About 20 youngsters splashed into Taylor Pool to take part in the World’s Largest Swimming Lesson on June 20.
Payson’s Parks & Recreation Department sponsored the free lesson that is a promotional event designed to build awareness about the vital importance of teaching kids to swim and help prevent drowning.
It’s the 10th Annual World’s Largest Swimming Lesson featuring towns around the world participating in the same lesson over the course of a 24-hour period to raise awareness about drowning and the fact that swimming is a vital life-saving skill that every child should learn. The World Waterpark Association sponsors the event.
Research shows risk of drowning can be reduced by 88 percent if children participate in formal swimming lessons between ages 1-4, according to a 2009 report in Archives of Pediatrics & Adolescent Medicine.
It’s the first year Payson has participated in the event.
“It’s a good platform to promote water safety,” said Payson Parks, Recreation & Tourism Director Courtney Spawn.
“It’s a basic 30-minute curriculum free of charge for people to understand water safety, it’s important and get kids comfortable and learning how to swim.
“Obviously, you can’t teach a kid to swim in 30 minutes, but it’s a great start and builds a solid base so when they’re around water we can make sure they’re practicing safe swimming practices.”

- Information given -
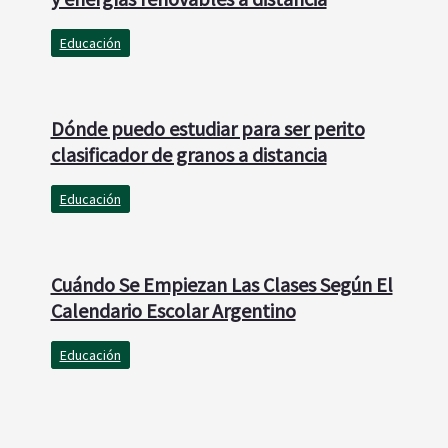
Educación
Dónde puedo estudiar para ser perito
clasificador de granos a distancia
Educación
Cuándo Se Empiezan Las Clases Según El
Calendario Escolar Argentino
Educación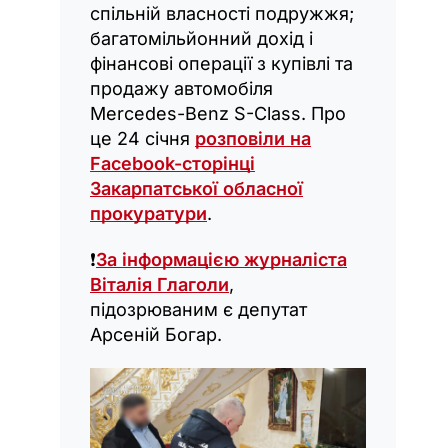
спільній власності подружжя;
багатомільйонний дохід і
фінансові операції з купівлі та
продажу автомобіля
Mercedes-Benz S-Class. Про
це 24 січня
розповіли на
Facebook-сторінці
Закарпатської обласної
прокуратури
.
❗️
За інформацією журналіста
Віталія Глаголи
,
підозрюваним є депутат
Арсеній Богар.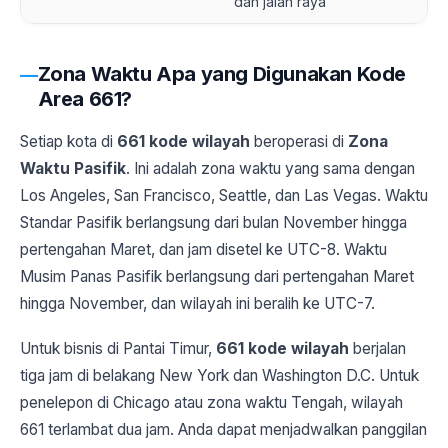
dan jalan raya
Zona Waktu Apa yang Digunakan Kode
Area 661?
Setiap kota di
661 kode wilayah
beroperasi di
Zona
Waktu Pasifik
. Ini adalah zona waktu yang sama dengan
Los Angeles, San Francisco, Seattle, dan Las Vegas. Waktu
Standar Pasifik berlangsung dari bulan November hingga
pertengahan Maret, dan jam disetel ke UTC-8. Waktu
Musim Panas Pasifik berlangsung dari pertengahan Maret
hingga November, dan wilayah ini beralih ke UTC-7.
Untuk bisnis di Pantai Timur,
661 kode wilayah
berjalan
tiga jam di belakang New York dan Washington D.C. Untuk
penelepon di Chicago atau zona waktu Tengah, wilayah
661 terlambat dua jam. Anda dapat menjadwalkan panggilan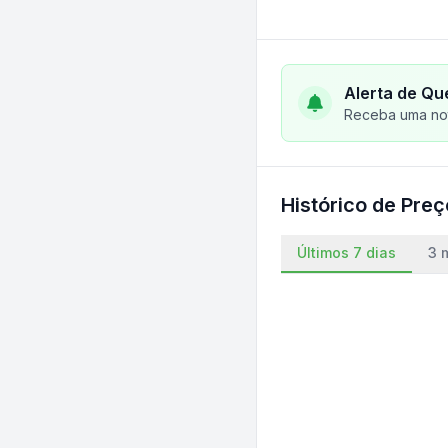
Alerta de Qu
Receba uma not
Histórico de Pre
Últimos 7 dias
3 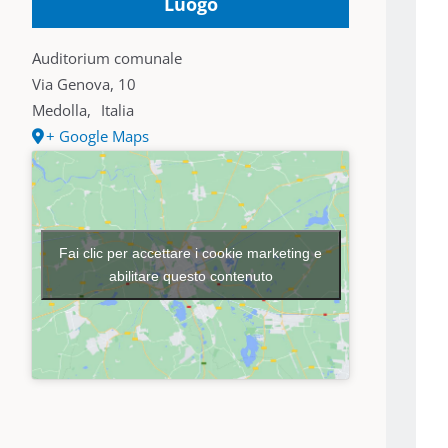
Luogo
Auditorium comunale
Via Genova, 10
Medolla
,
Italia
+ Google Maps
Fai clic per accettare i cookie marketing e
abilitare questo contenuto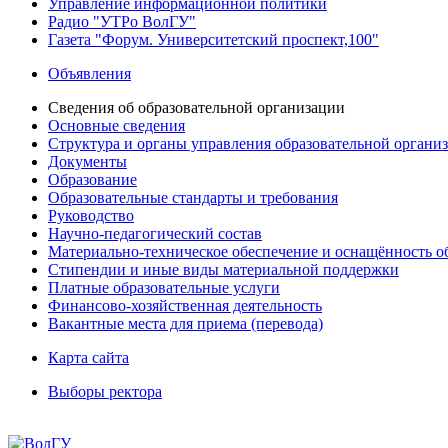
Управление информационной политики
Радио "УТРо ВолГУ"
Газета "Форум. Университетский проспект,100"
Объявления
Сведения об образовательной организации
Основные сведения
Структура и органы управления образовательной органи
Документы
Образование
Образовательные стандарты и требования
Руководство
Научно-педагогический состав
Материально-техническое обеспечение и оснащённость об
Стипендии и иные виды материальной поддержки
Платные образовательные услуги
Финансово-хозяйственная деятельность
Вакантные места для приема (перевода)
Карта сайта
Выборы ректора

- What the task requires -
Can you carry on the article about Payson's part in the World's Largest Swimming Lesson, starting after its last sentence? None of the lines has any bearing on what is asked here.

- Result -
Spawn said about 20 Taylor Pool lifeguards helped teach the lessons.
Payson resident Lori Thompson with the Association of Aquatic Professionals spearheaded the effort to have Payson participate this year.
Last year, 41,814 kids and adults participated in WLSL events in 27 countries generating more than a billion media impressions, according to a press release. Aquatic facilities from Schlitterbahn Waterpark in Galveston, Texas to swim schools in India, to locations in Jamaica, Brazil, Mexico, Australia, the UAE and South Korea, all taught the same swimming lesson with one goal in mind — send the message that swimming lessons save lives.
The World Health Organization estimates drowning is one of the top five causes of death for people ages 1-14 in 48 of the 85 countries it monitors around the globe.
“Swimming is a vital life-saving skill. Drowning is preventable,” according to the press release.